▸ Supplied records
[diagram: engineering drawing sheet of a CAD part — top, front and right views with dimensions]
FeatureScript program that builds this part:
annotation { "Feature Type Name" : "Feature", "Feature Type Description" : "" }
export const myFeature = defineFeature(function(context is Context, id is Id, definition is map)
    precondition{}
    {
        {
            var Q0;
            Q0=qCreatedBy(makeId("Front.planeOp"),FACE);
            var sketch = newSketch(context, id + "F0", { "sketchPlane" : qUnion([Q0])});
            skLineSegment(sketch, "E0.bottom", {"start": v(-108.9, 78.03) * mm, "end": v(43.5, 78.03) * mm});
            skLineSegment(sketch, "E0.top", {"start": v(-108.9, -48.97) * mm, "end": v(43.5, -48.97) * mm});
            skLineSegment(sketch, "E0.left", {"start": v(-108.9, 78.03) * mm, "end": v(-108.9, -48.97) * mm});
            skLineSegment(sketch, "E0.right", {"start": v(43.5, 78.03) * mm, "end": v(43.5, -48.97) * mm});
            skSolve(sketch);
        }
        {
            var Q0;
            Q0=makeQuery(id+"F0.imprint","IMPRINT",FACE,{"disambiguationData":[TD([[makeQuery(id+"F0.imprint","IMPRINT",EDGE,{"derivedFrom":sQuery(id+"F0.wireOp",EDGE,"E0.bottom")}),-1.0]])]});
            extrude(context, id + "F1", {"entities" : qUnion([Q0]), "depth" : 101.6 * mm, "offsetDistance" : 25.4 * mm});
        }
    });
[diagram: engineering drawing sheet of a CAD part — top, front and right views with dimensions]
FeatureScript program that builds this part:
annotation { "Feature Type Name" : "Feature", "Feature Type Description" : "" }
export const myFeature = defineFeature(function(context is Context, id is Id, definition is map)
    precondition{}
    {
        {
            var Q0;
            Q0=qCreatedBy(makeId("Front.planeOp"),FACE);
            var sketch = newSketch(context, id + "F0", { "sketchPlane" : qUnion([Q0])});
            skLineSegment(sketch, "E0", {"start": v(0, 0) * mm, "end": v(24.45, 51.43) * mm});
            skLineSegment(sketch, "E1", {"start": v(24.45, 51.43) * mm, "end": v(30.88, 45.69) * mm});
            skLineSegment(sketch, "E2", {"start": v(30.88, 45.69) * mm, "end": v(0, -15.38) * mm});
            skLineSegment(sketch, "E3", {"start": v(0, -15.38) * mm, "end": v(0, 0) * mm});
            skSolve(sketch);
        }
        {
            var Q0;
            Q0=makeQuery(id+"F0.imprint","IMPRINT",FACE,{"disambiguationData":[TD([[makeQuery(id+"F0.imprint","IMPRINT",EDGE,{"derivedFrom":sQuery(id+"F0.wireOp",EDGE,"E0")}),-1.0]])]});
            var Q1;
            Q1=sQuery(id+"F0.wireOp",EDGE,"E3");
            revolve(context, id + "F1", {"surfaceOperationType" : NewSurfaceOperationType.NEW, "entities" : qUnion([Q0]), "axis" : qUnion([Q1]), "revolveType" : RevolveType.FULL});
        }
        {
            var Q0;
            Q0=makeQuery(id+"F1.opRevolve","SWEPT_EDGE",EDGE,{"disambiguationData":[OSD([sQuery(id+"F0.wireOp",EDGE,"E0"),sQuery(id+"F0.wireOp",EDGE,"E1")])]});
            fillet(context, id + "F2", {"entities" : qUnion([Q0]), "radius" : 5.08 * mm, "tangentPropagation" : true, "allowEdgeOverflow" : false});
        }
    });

▸ To do
Rewrite every line of the material above as a Markdown table with two columns, No. and Content, numbering the rows in order and leaving out blank lines.

▸ Final answer
| No. | Content |
|---|---|
| 1 | [diagram: engineering drawing sheet of a CAD part — top, front and right views with dimensions] |
| 2 | FeatureScript program that builds this part: |
| 3 | annotation { "Feature Type Name" : "Feature", "Feature Type Description" : "" } |
| 4 | export const myFeature = defineFeature(function(context is Context, id is Id, definition is map) |
| 5 |     precondition{} |
| 6 |     { |
| 7 |         { |
| 8 |             var Q0; |
| 9 |             Q0=qCreatedBy(makeId("Front.planeOp"),FACE); |
| 10 |             var sketch = newSketch(context, id + "F0", { "sketchPlane" : qUnion([Q0])}); |
| 11 |             skLineSegment(sketch, "E0.bottom", {"start": v(-108.9, 78.03) * mm, "end": v(43.5, 78.03) * mm}); |
| 12 |             skLineSegment(sketch, "E0.top", {"start": v(-108.9, -48.97) * mm, "end": v(43.5, -48.97) * mm}); |
| 13 |             skLineSegment(sketch, "E0.left", {"start": v(-108.9, 78.03) * mm, "end": v(-108.9, -48.97) * mm}); |
| 14 |             skLineSegment(sketch, "E0.right", {"start": v(43.5, 78.03) * mm, "end": v(43.5, -48.97) * mm}); |
| 15 |             skSolve(sketch); |
| 16 |         } |
| 17 |         { |
| 18 |             var Q0; |
| 19 |             Q0=makeQuery(id+"F0.imprint","IMPRINT",FACE,{"disambiguationData":[TD([[makeQuery(id+"F0.imprint","IMPRINT",EDGE,{"derivedFrom":sQuery(id+"F0.wireOp",EDGE,"E0.bottom")}),-1.0]])]}); |
| 20 |             extrude(context, id + "F1", {"entities" : qUnion([Q0]), "depth" : 101.6 * mm, "offsetDistance" : 25.4 * mm}); |
| 21 |         } |
| 22 |     }); |
| 23 | [diagram: engineering drawing sheet of a CAD part — top, front and right views with dimensions] |
| 24 | FeatureScript program that builds this part: |
| 25 | annotation { "Feature Type Name" : "Feature", "Feature Type Description" : "" } |
| 26 | export const myFeature = defineFeature(function(context is Context, id is Id, definition is map) |
| 27 |     precondition{} |
| 28 |     { |
| 29 |         { |
| 30 |             var Q0; |
| 31 |             Q0=qCreatedBy(makeId("Front.planeOp"),FACE); |
| 32 |             var sketch = newSketch(context, id + "F0", { "sketchPlane" : qUnion([Q0])}); |
| 33 |             skLineSegment(sketch, "E0", {"start": v(0, 0) * mm, "end": v(24.45, 51.43) * mm}); |
| 34 |             skLineSegment(sketch, "E1", {"start": v(24.45, 51.43) * mm, "end": v(30.88, 45.69) * mm}); |
| 35 |             skLineSegment(sketch, "E2", {"start": v(30.88, 45.69) * mm, "end": v(0, -15.38) * mm}); |
| 36 |             skLineSegment(sketch, "E3", {"start": v(0, -15.38) * mm, "end": v(0, 0) * mm}); |
| 37 |             skSolve(sketch); |
| 38 |         } |
| 39 |         { |
| 40 |             var Q0; |
| 41 |             Q0=makeQuery(id+"F0.imprint","IMPRINT",FACE,{"disambiguationData":[TD([[makeQuery(id+"F0.imprint","IMPRINT",EDGE,{"derivedFrom":sQuery(id+"F0.wireOp",EDGE,"E0")}),-1.0]])]}); |
| 42 |             var Q1; |
| 43 |             Q1=sQuery(id+"F0.wireOp",EDGE,"E3"); |
| 44 |             revolve(context, id + "F1", {"surfaceOperationType" : NewSurfaceOperationType.NEW, "entities" : qUnion([Q0]), "axis" : qUnion([Q1]), "revolveType" : RevolveType.FULL}); |
| 45 |         } |
| 46 |         { |
| 47 |             var Q0; |
| 48 |             Q0=makeQuery(id+"F1.opRevolve","SWEPT_EDGE",EDGE,{"disambiguationData":[OSD([sQuery(id+"F0.wireOp",EDGE,"E0"),sQuery(id+"F0.wireOp",EDGE,"E1")])]}); |
| 49 |             fillet(context, id + "F2", {"entities" : qUnion([Q0]), "radius" : 5.08 * mm, "tangentPropagation" : true, "allowEdgeOverflow" : false}); |
| 50 |         } |
| 51 |     }); |